Another use case for infusing blockchain technology into festivals is the ability to provide incentives to fans. For instance, for completing tasks such as buying tickets early, promoting the festival, and referring friends, festival-goers could receive festival tokens or cryptocurrencies that could be used to buy merchandise, ticket upgrades, festival cuisine, and more.

Such a system has already been put in place–at least partially–by 3LAU, the EDM DJ and cryptocurrency connoisseur. At Our Music Festival, he introduced OMF tokens, the native cryptocurrency for the festival. These tokens could be purchased with fiat currency or earned through incentivized tasks, and could be used for merchandise and concessions.

In the future, 3LAU has a vision where blockchain allows fans to:

Have ownership in the festivals they attend

Enable fans to help curate festival experiences from picking the lineup to the location.

Such a model would operate in a similar way to airmiles. Because everything–from earned tokens to purchased tickets–is recorded on the blockchain, a festival could see who their biggest supporters are and grant them points or additional tokens that provide special perks. At a more basic level, these perks could include special experiences like backstage meet & greets, but in the future, they could grant festival goers the opportunity to participate in the creation of the festival, much like how a DAO operates.


Vendors are another essential component of festivals, providing fans with food, drinks, and much more to complete the experience. But as digital asset company BlockParty outlines in this article, the hard work comes after the festival when accounting challenges come up. This includes tracking sales, distributing vendor fees and dealing with disputed ticket purchases (chargebacks). Here is where blockchain can provide a much-needed dose of oversight while providing new insights for vendors.

With a blockchain-based payment system, all transactions can be recorded within one payment ecosystem for all to see. Typically, revenue splits are pre-agreed between vendors and event operators, but with blockchain, these percentages could be pre-assigned in smart contracts and paid automatically or allocated at the end of the event in the final accounts. Regardless of the arrangement, a blockchain-based system would give an instant account of all revenue generated while providing invaluable insights, such as which vendor locations were most successful or at what times was buyer activity the highest. Through these insights, vendors and organizers can continue to improve their arrangements with each festival.

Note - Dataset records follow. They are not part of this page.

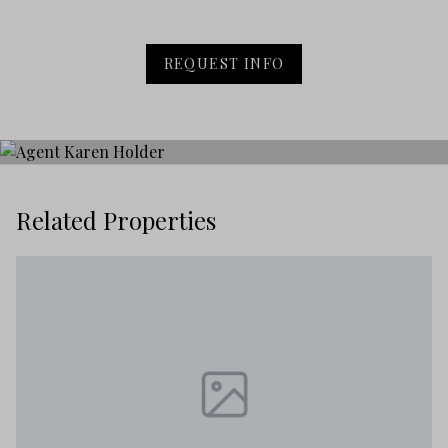
REQUEST INFO
Related Properties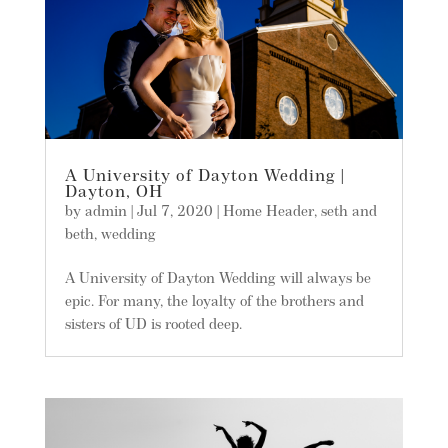
A University of Dayton Wedding |
Dayton, OH
by
admin
|
Jul 7, 2020
|
Home Header
,
seth and
beth
,
wedding
A University of Dayton Wedding will always be
epic. For many, the loyalty of the brothers and
sisters of UD is rooted deep.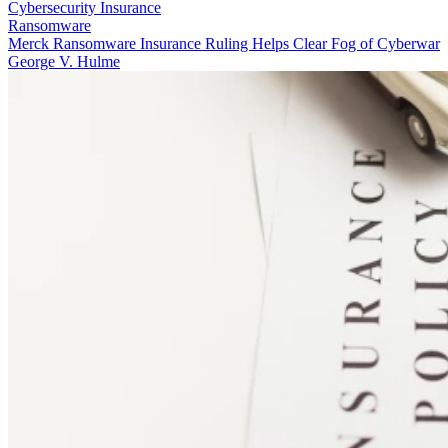
Cybersecurity Insurance
Ransomware
Merck Ransomware Insurance Ruling Helps Clear Fog of Cyberwar
George V. Hulme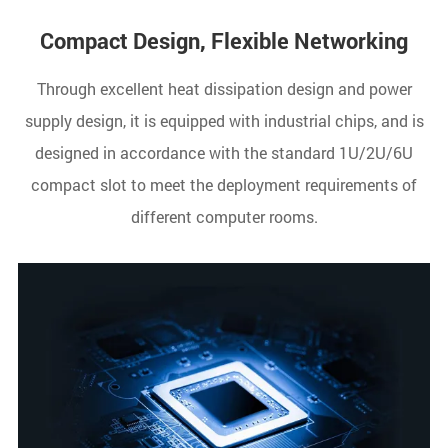
Compact Design, Flexible Networking
Through excellent heat dissipation design and power
supply design, it is equipped with industrial chips, and is
designed in accordance with the standard 1U/2U/6U
compact slot to meet the deployment requirements of
different computer rooms.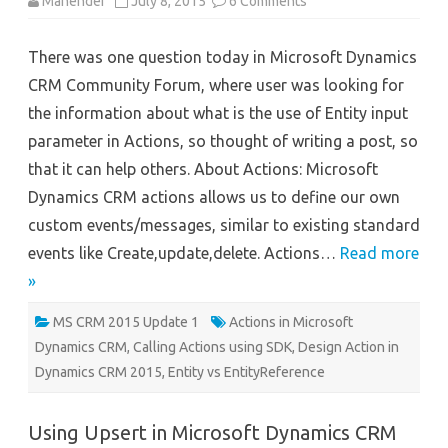
on
Mahender
July 8, 2015
6 Comments
Using
Actions
in
There was one question today in Microsoft Dynamics
Microsoft
Dynamics
CRM Community Forum, where user was looking for
CRM
2015
the information about what is the use of Entity input
parameter in Actions, so thought of writing a post, so
that it can help others. About Actions: Microsoft
Dynamics CRM actions allows us to define our own
custom events/messages, similar to existing standard
events like Create,update,delete. Actions…
Read more
»
MS CRM 2015 Update 1
Actions in Microsoft
Dynamics CRM
,
Calling Actions using SDK
,
Design Action in
Dynamics CRM 2015
,
Entity vs EntityReference
Using Upsert in Microsoft Dynamics CRM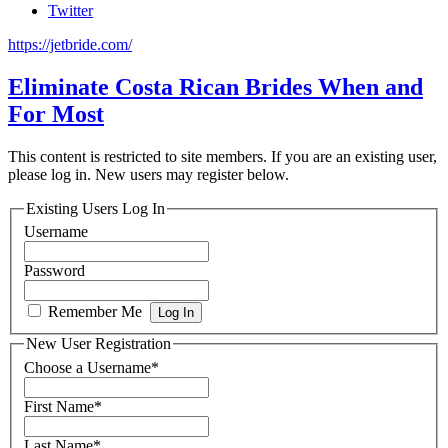
Twitter
https://jetbride.com/
Eliminate Costa Rican Brides When and
For Most
This content is restricted to site members. If you are an existing user,
please log in. New users may register below.
Existing Users Log In
Username
Password
Remember Me
New User Registration
Choose a Username
*
First Name
*
Last Name
*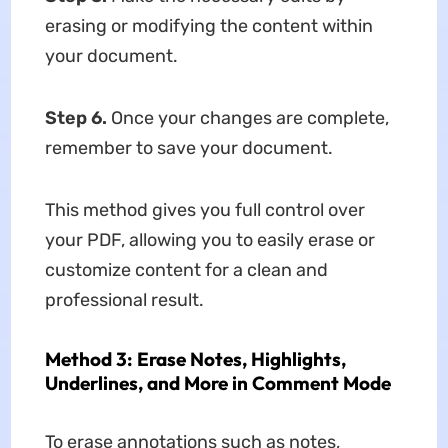
erasing or modifying the content within
your document.
Step 6.
Once your changes are complete,
remember to save your document.
This method gives you full control over
your PDF, allowing you to easily erase or
customize content for a clean and
professional result.
Method 3: Erase Notes, Highlights,
Underlines, and More in Comment Mode
To erase annotations such as notes,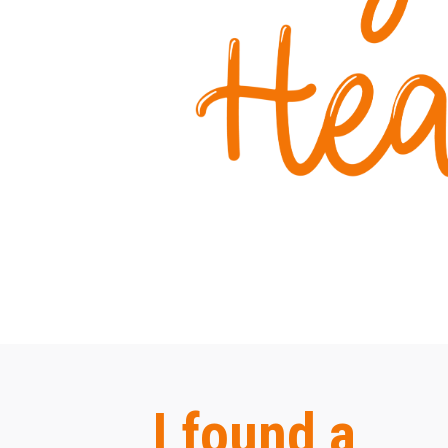
I found a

At VINCI, we see blockchain as a compelling new way for artists and organizers to thrive without unnecessary gatekeepers or middlemen. At the same time, we see digital asset tokens (NFTs) as a brilliant way to build meaningful relationships between fans and creators, who can directly offer exclusive experiences in a way that was never before possible. We’ve listed many use cases for blockchain at festivals here, but honestly, we’ve just scraped the surface and the technology is only getting better from here. Needless to say: we’re excited.